Tom: Der A&R-Mann der Band ist ein Bekannter von mir. Er wollte eigentlich, dass ich einen Song für das neue NEW YORK DOLLS-Album schreibe. Von keinem der Versuche, die ich unternahm, wollte ich mich aber nachher trenne n und behielt sie dann doch lieber alle für mich und AGAINST ME!. Ich sagte ihm also ab mit der Bemerkung, gerne auf dem Album singen zu wollen, wozu es dann auch kam. Am Anfang war es schon komisch, da sich herausstellte, dass es eher seine Idee gewesen ist, mit mir etwas zu machen, als die der Band. Ich war schon immer ein großer Fan von Sänger David Johansen, aber der Musik seiner Band konnte ich auch nach der Kollaboration nicht wirklich etwas abgewinnen. Es hat aber trotzdem viel Spaß gemacht, die Vocals für "Punishing world" mit einzusingen.


Euer letztes Album hat es bis in die US-Billboard Charts geschafft. Was erwartet ihr von "New Wave"?
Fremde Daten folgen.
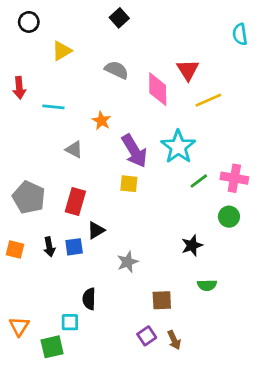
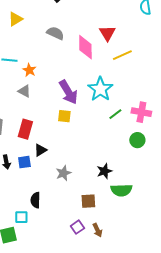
orange star: (101, 121) -> (29, 70), moved
black star: (192, 245) -> (104, 171), moved
green semicircle: (207, 285) -> (121, 190), size x1.5

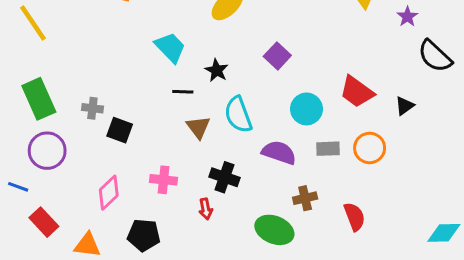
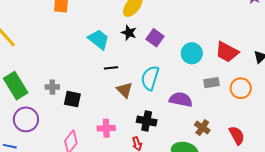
purple square: (277, 56) -> (155, 38), moved
black star: (217, 70) -> (129, 33), moved
cyan circle: (306, 109) -> (192, 53), moved
cyan semicircle: (238, 115) -> (150, 78), turned 45
gray rectangle: (328, 149) -> (212, 83), moved
brown cross: (305, 198) -> (202, 128), turned -35

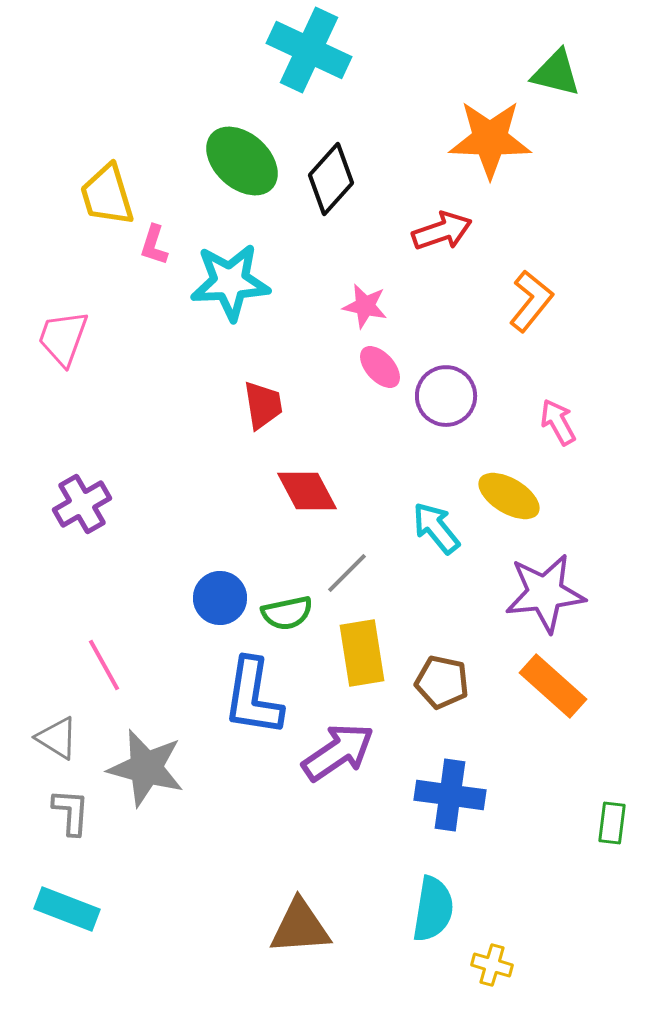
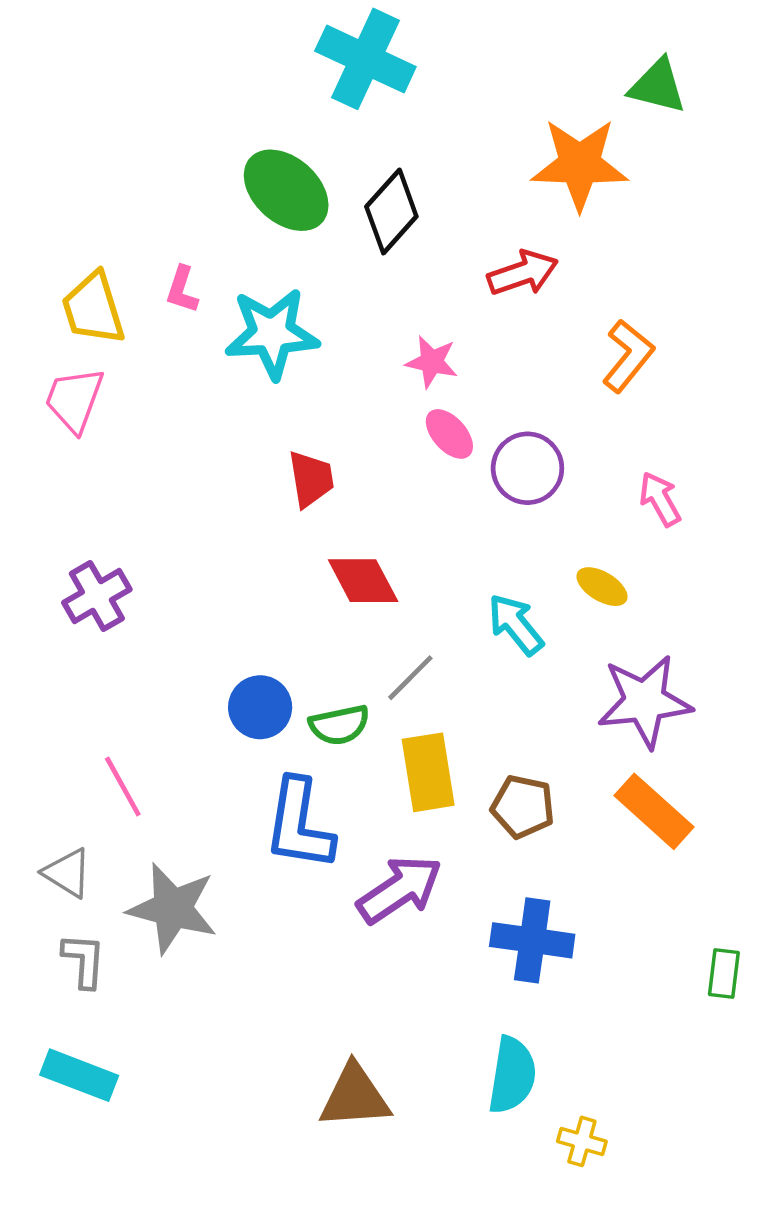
yellow trapezoid: (107, 195) -> (93, 309), moved
yellow ellipse: (509, 496) -> (602, 587), size x0.7

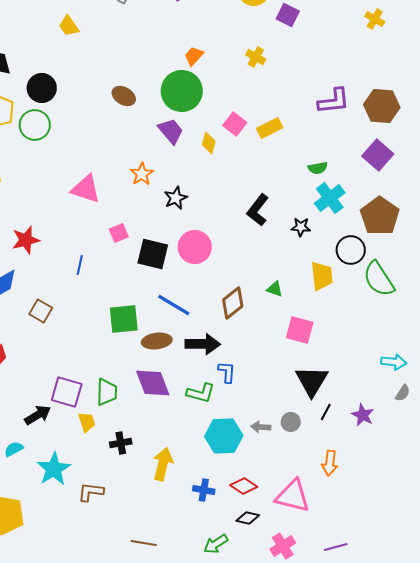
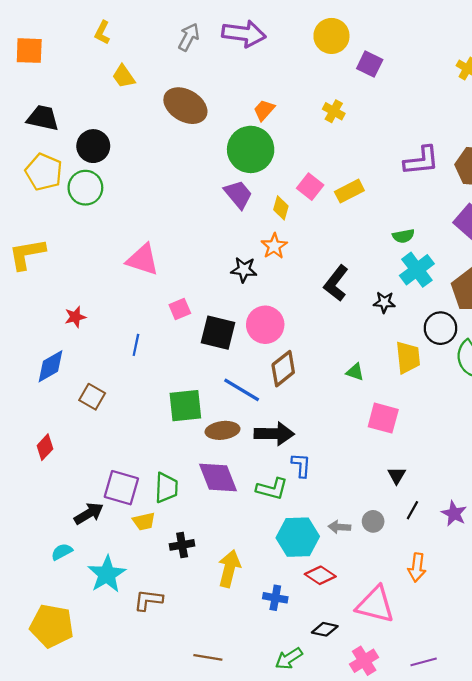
brown ellipse: (124, 96) -> (185, 106), moved, size x1.6
orange star: (142, 174) -> (274, 246), moved
black star: (176, 198) -> (244, 270), turned 30
red star: (26, 240) -> (75, 317), size x0.7
brown diamond: (233, 303) -> (283, 369), moved
black triangle: (312, 381) -> (397, 475), size x0.5
yellow trapezoid: (87, 422) -> (144, 521), turned 95
red diamond: (244, 486) -> (320, 575), moved

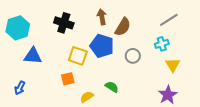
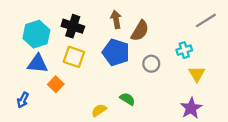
gray line: (169, 20) -> (206, 20), moved
cyan hexagon: (18, 28) -> (36, 34), moved
yellow square: (78, 56) -> (74, 57), moved
orange square: (68, 79) -> (56, 84), moved, turned -32

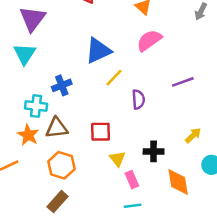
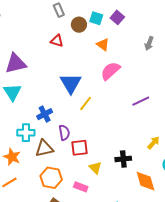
purple triangle: (32, 19) -> (16, 63), turned 45
blue triangle: (98, 51) -> (71, 83), turned -30
purple semicircle: (138, 99) -> (64, 133), moved
orange star: (28, 135) -> (12, 157), moved
pink rectangle: (132, 180) -> (81, 187), moved, turned -40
Tom: Bis in die Top 100 kamen wir aber nicht, was jetzt nicht bedeutet, dass ich darüber enttäuscht bin. Ich erwarte ehrlich gesagt nicht viel. Ich hoffe lediglich, dass den Leuten das Album gefällt, mehr nicht. Im Fat Wreck-Büro hat Fat Mike übrigens nicht ohne Stolz ein offizielles Billboard-Poster aufgehängt, auf dem NOFX nach dem Erscheinen von "The Decline" den glorreichen Platz 200, also den letzten, einnehmen. Mal sehen, vielleicht können wir die wenigstens um einen Platz schlagen.